Plus, they're not out there making unwelcome sexual advances on me to creep me out and make me feel vulnerable and stuff.

They might sit at home at night and stew about how they hate men. I don't know. And the reason I don't know is that they're not out there all around me, making their hatred plain and casting a cloud over my life. If I want to find stuff they've written about hating me, I have to go hunting for it. And if I find it, it seems like its really abstract and impersonal and academic. Which still might hurt my feelings. But it's waaay better than threats of violence and stuff.

It's also lucky that they're not using the power of government, or religion, to keep beating me down just because they hate me. 'Cause that would really suck.

So all in all, I'd have to say these misandrists are pretty civil about the way they hate me. All in all, I have to think that if we could ever get to where all the world's misogynists would follow their lead, well, that would be the next best thing to no hatin' at all.

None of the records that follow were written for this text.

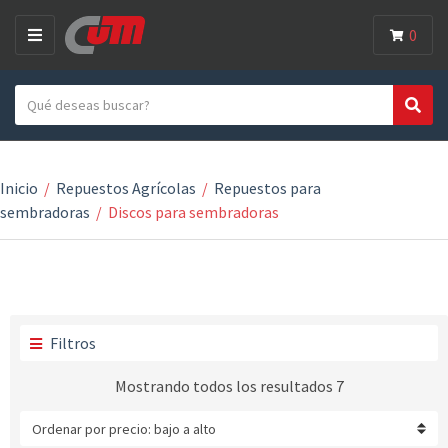
0
M
E
Search text
N
Search
Category name
U
Inicio
/
Repuestos Agrícolas
/
Repuestos para
sembradoras
/
Discos para sembradoras
Filtros
Mostrando todos los resultados 7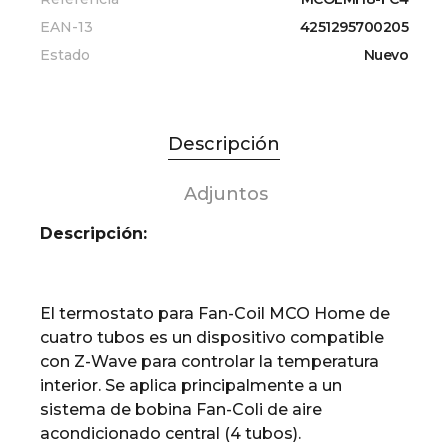
EAN-13
4251295700205
Estado
Nuevo
Descripción
Adjuntos
Descripción:
El termostato para Fan-Coil MCO Home de
cuatro tubos es un dispositivo compatible
con Z-Wave para controlar la temperatura
interior. Se aplica principalmente a un
sistema de bobina Fan-Coli de aire
acondicionado central (4 tubos).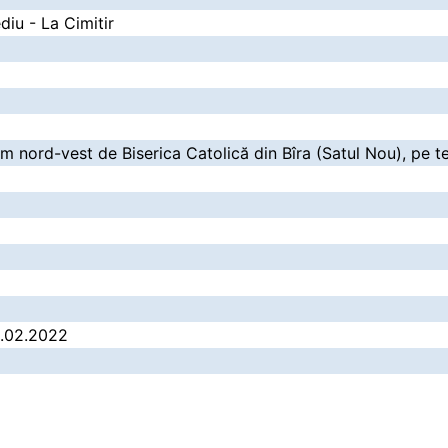
diu - La Cimitir
 m nord-vest de Biserica Catolică din Bîra (Satul Nou), pe te
2.02.2022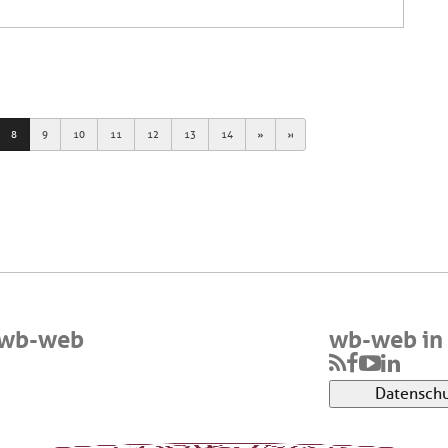
Next
Last
8
9
10
11
12
13
14
 wb-web
wb-web in 
Datenschu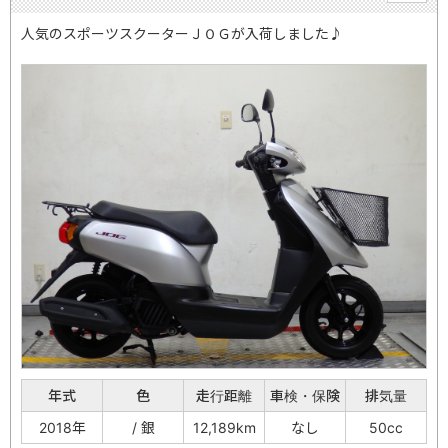
人気のスポーツスクーターＪＯＧが入荷しました♪
年式
色
走行距離
車検・保険
排気量
2018年
/ 銀
12,189km
なし
50cc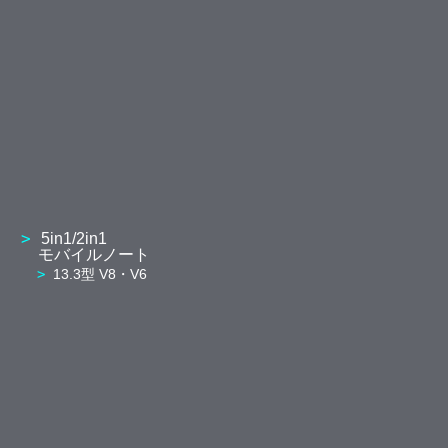
5in1/2in1
モバイルノート
13.3型 V8・V6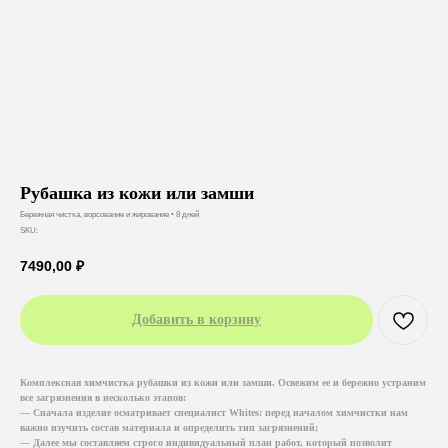
Рубашка из кожи или замши
Бережная чистка, ворсование и жирование • 8 дней
SKU:
7490,00
₽
Добавить в корзину
Комплексная химчистка рубашки из кожи или замши. Освежим ее и бережно устраним
все загрязнения в несколько этапов:
— Сначала изделие осматривает специалист Whites: перед началом химчистки нам
важно изучить состав материала и определить тип загрязнений;
— Далее мы составляем строго индивидуальный план работ, который позволит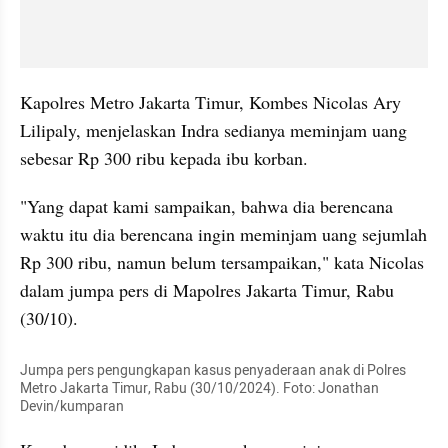
Kapolres Metro Jakarta Timur, Kombes Nicolas Ary 
Lilipaly, menjelaskan Indra sedianya meminjam uang 
sebesar Rp 300 ribu kepada ibu korban.
"Yang dapat kami sampaikan, bahwa dia berencana 
waktu itu dia berencana ingin meminjam uang sejumlah 
Rp 300 ribu, namun belum tersampaikan," kata Nicolas 
dalam jumpa pers di Mapolres Jakarta Timur, Rabu 
(30/10).
Jumpa pers pengungkapan kasus penyaderaan anak di Polres 
Metro Jakarta Timur, Rabu (30/10/2024). Foto: Jonathan 
Devin/kumparan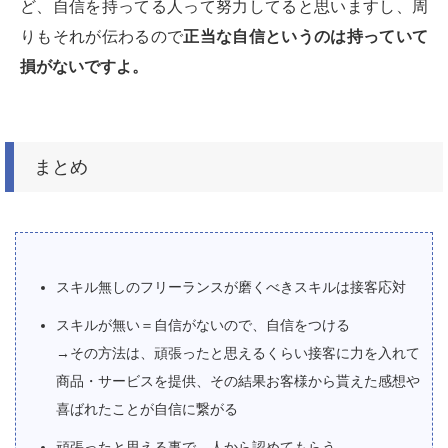
ど、自信を持ってる人って努力してると思いますし、周
りもそれが伝わるので
正当な自信というのは持っていて
損がないですよ。
まとめ
スキル無しのフリーランスが磨くべきスキルは接客応対
スキルが無い＝自信がないので、自信をつける
→その方法は、頑張ったと思えるくらい接客に力を入れて
商品・サービスを提供、その結果お客様から貰えた感想や
喜ばれたことが自信に繋がる
頑張ったと思える事で、人から認めてもらう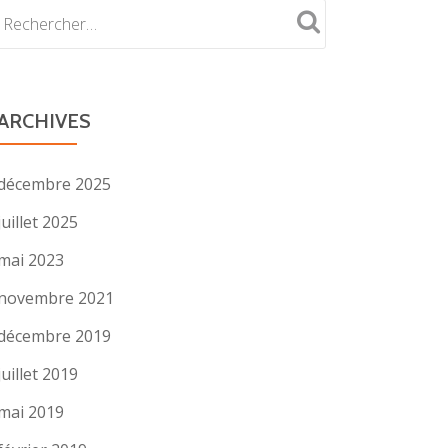
ARCHIVES
décembre 2025
juillet 2025
mai 2023
novembre 2021
décembre 2019
juillet 2019
mai 2019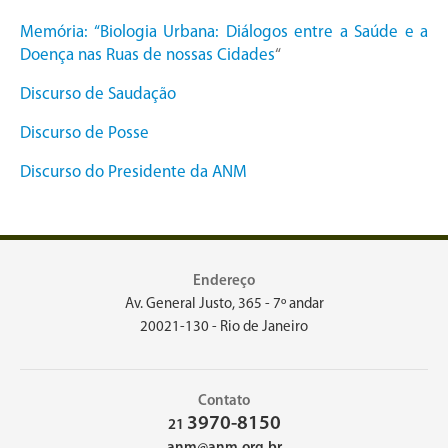
Memória: “Biologia Urbana: Diálogos entre a Saúde e a
Doença nas Ruas de nossas Cidades
“
Discurso de Saudação
Discurso de Posse
Discurso do Presidente da ANM
Endereço
Av. General Justo, 365 - 7º andar
20021-130 - Rio de Janeiro
Contato
3970-8150
21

All in all, I think I'd have to be one sorry-assed, self-possessed, sniveling sonofabitch to sit here snug and secure in the cushy cocoon of my straight-white-male life complaining about these misandrists. All in all, I guess if I wanna think about that kind of stuff, my time's probably better spent trying to figure out what I, as an individual, am gonna be doing to keep from causing anger, and even hatred, to take root in other women or girls.


P.S. Don't think for a minute I'm done here. One of these days, when I get around to it, I'm going to go off on a little rant about "reverse racism", and how oppressed I am by all those people of other races who hate me. Spoiler alert: it's going to be a lot like this rant here.